*Task statement*:
For the data below, restate word for word only the lines from the line containing "X185738095Y-225500000D01*" through the line containing "X262357142Y-225452380D01*", both ends included.

Excerpts from a dataset

.....

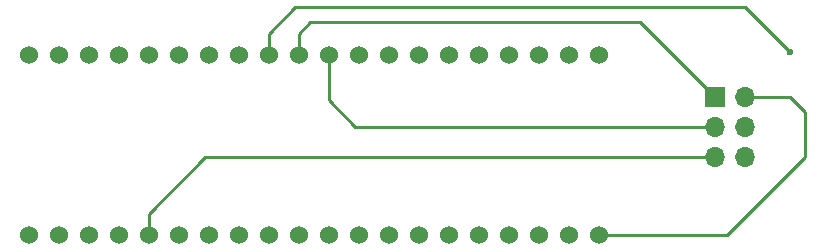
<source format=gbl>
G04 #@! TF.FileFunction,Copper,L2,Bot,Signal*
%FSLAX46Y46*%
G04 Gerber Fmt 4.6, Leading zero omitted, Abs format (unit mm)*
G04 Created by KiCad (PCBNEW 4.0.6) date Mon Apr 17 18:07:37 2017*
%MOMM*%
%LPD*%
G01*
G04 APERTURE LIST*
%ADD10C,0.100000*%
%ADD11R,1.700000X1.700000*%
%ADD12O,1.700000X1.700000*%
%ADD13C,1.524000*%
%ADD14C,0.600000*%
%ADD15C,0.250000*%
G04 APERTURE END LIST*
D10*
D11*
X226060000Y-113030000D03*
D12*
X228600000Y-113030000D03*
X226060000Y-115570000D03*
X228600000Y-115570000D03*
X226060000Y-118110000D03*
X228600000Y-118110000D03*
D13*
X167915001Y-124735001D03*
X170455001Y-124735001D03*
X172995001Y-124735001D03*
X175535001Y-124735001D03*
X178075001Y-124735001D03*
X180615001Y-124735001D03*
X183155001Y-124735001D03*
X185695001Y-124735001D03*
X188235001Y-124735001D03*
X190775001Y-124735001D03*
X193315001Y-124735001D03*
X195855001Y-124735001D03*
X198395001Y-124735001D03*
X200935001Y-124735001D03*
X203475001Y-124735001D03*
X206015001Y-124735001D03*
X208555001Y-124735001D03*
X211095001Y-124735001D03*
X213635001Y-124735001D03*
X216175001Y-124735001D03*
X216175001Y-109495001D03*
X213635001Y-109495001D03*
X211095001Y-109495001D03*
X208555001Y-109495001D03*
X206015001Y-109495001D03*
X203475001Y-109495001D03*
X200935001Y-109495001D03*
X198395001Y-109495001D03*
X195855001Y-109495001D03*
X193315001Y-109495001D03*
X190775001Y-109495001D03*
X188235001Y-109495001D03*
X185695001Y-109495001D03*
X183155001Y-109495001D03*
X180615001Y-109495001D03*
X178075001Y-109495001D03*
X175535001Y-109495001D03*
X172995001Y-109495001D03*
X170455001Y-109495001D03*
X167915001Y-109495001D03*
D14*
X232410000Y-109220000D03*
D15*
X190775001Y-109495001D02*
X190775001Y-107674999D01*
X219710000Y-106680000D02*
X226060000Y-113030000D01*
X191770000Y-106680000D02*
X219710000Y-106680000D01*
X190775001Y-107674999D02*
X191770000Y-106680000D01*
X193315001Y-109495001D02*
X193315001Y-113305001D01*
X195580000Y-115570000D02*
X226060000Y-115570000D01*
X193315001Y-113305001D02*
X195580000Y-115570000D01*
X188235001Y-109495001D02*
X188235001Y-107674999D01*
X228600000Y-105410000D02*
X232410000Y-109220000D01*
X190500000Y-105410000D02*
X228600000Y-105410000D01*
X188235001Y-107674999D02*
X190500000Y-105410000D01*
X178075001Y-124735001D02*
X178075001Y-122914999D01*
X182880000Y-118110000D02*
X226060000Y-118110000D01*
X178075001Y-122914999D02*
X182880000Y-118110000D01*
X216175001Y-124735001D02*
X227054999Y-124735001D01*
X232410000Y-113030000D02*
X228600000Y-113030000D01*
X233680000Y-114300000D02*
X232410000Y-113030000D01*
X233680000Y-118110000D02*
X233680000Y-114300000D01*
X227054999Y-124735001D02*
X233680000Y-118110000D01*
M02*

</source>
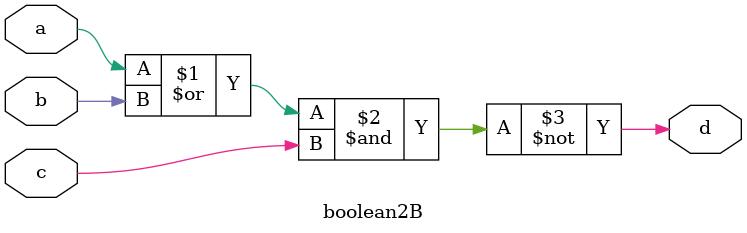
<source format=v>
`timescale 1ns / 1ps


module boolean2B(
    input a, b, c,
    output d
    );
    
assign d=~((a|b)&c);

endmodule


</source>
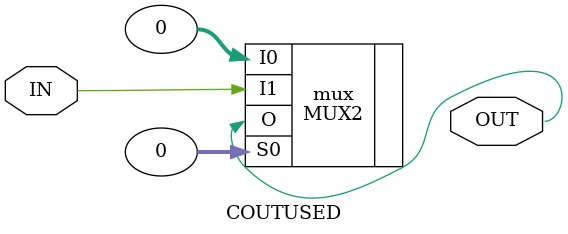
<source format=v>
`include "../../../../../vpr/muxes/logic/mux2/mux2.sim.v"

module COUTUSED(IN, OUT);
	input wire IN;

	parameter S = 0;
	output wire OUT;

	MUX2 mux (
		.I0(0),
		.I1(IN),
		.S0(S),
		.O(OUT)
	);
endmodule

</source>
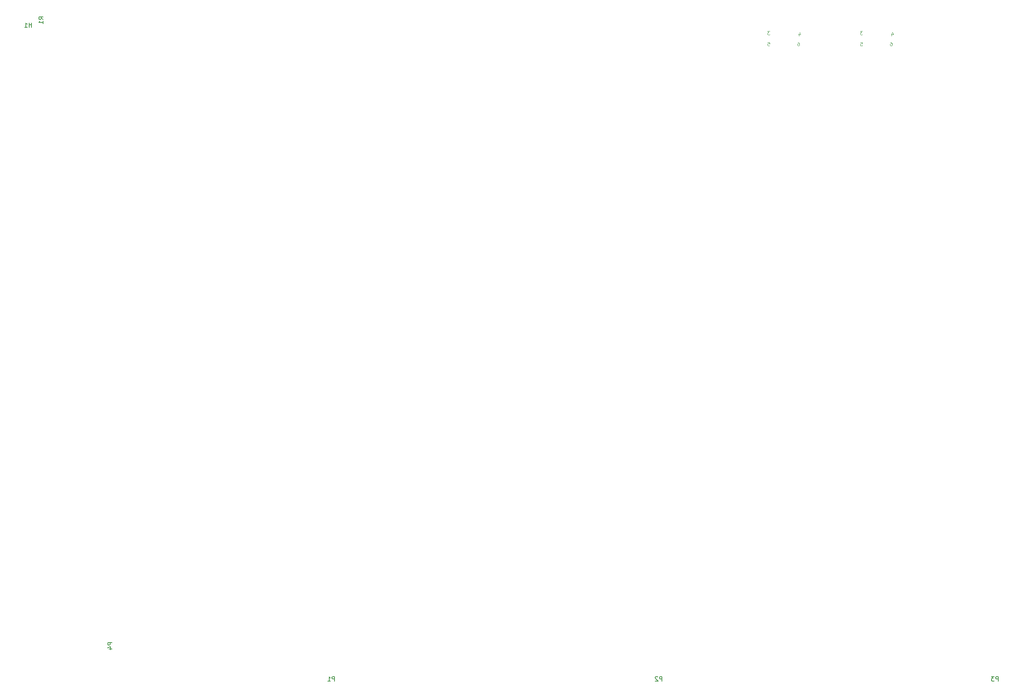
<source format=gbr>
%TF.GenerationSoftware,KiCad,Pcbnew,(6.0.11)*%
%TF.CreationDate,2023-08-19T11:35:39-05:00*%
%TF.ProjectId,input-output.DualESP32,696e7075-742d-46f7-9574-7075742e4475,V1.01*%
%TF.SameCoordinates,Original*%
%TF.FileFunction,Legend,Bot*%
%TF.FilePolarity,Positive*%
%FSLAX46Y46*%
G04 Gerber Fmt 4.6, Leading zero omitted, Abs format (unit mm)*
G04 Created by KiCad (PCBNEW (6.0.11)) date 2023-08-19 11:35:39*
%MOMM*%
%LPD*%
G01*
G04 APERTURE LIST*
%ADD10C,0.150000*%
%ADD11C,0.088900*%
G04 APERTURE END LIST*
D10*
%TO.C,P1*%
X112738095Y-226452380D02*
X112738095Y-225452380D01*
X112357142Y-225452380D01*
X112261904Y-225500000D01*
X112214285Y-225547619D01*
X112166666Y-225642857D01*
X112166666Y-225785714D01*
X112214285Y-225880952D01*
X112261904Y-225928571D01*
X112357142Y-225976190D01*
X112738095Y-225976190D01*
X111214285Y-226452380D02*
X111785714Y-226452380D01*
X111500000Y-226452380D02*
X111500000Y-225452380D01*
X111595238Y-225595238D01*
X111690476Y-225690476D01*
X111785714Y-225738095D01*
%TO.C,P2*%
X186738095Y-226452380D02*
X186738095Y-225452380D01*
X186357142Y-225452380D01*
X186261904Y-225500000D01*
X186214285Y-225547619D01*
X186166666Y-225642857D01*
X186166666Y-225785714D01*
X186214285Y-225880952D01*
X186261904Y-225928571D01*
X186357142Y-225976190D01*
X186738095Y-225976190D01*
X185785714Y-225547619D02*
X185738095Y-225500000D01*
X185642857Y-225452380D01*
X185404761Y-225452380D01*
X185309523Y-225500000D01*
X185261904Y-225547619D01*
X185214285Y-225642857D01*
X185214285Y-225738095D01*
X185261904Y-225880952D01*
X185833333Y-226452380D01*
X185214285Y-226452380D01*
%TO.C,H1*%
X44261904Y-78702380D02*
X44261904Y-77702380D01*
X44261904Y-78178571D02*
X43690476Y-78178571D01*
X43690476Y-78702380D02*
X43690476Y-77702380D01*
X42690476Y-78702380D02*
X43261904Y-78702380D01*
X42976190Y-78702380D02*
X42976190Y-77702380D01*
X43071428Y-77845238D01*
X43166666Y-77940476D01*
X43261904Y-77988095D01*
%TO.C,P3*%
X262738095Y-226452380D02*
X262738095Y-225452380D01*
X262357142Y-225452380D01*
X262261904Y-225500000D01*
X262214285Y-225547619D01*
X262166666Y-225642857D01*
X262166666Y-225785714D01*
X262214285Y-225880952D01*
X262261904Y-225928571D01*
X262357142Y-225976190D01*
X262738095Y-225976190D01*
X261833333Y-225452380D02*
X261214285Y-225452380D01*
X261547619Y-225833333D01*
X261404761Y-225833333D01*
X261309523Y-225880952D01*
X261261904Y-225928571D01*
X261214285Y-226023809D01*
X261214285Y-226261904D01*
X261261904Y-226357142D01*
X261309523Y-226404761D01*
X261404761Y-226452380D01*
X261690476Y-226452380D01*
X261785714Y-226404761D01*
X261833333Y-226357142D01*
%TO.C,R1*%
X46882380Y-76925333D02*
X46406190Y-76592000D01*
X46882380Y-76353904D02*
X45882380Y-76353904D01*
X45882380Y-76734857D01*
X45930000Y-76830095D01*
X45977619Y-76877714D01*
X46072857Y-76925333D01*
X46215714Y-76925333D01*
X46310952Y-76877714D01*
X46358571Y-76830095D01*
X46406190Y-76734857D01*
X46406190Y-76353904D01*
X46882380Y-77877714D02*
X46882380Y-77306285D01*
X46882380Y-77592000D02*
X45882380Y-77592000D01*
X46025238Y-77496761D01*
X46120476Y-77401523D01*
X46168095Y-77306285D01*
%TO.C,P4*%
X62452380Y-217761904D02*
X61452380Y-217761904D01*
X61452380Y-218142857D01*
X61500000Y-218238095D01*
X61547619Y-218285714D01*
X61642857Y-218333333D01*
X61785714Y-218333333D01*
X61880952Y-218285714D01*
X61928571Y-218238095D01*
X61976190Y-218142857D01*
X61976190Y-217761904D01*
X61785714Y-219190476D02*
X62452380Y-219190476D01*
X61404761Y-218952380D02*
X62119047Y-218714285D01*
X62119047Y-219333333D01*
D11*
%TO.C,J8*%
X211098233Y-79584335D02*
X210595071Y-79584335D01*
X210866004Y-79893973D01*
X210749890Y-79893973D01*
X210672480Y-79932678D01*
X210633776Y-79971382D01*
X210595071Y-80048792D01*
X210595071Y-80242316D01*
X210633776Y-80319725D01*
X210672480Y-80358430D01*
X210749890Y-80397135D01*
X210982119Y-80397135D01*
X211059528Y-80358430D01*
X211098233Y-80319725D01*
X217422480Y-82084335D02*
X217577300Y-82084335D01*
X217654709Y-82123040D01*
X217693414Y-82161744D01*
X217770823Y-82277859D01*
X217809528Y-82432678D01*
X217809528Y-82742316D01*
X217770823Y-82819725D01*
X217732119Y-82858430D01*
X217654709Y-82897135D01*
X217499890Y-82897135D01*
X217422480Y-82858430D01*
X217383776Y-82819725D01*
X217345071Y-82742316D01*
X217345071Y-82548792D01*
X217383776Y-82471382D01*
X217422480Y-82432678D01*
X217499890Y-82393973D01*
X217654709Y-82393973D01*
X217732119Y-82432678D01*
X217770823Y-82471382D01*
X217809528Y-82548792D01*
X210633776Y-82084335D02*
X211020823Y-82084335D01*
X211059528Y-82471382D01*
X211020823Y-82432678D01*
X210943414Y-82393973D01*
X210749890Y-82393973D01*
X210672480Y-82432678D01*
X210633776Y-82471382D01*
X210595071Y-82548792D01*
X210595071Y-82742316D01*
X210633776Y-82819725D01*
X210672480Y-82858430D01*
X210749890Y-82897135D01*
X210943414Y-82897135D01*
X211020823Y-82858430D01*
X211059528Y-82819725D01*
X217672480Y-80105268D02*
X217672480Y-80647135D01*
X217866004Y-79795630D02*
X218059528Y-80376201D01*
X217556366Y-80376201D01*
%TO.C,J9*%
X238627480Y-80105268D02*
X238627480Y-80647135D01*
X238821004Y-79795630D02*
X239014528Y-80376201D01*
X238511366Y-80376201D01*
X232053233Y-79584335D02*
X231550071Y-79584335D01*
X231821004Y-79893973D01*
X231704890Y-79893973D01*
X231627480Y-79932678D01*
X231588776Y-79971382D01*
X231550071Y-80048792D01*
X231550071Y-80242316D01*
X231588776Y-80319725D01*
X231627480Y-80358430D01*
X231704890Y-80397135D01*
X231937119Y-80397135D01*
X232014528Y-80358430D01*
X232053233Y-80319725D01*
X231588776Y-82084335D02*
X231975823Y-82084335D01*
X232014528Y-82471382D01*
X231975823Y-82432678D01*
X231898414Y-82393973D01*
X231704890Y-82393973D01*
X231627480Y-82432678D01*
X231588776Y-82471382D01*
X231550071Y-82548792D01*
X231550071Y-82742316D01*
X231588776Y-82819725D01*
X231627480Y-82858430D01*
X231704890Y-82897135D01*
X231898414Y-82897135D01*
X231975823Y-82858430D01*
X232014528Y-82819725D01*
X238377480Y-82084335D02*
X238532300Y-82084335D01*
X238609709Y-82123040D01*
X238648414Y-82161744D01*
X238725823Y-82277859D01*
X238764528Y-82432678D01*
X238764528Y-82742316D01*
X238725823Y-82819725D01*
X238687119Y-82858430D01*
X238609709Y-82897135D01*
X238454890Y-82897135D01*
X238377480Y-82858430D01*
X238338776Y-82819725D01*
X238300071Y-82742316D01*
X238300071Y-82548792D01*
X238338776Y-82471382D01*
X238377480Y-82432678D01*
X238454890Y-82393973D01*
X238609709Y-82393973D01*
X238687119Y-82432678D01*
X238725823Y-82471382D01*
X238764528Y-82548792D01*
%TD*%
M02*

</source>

.....

*Answer area*:
X185738095Y-225500000D01*
X185642857Y-225452380D01*
X185404761Y-225452380D01*
X185309523Y-225500000D01*
X185261904Y-225547619D01*
X185214285Y-225642857D01*
X185214285Y-225738095D01*
X185261904Y-225880952D01*
X185833333Y-226452380D01*
X185214285Y-226452380D01*
%TO.C,H1*%
X44261904Y-78702380D02*
X44261904Y-77702380D01*
X44261904Y-78178571D02*
X43690476Y-78178571D01*
X43690476Y-78702380D02*
X43690476Y-77702380D01*
X42690476Y-78702380D02*
X43261904Y-78702380D01*
X42976190Y-78702380D02*
X42976190Y-77702380D01*
X43071428Y-77845238D01*
X43166666Y-77940476D01*
X43261904Y-77988095D01*
%TO.C,P3*%
X262738095Y-226452380D02*
X262738095Y-225452380D01*
X262357142Y-225452380D01*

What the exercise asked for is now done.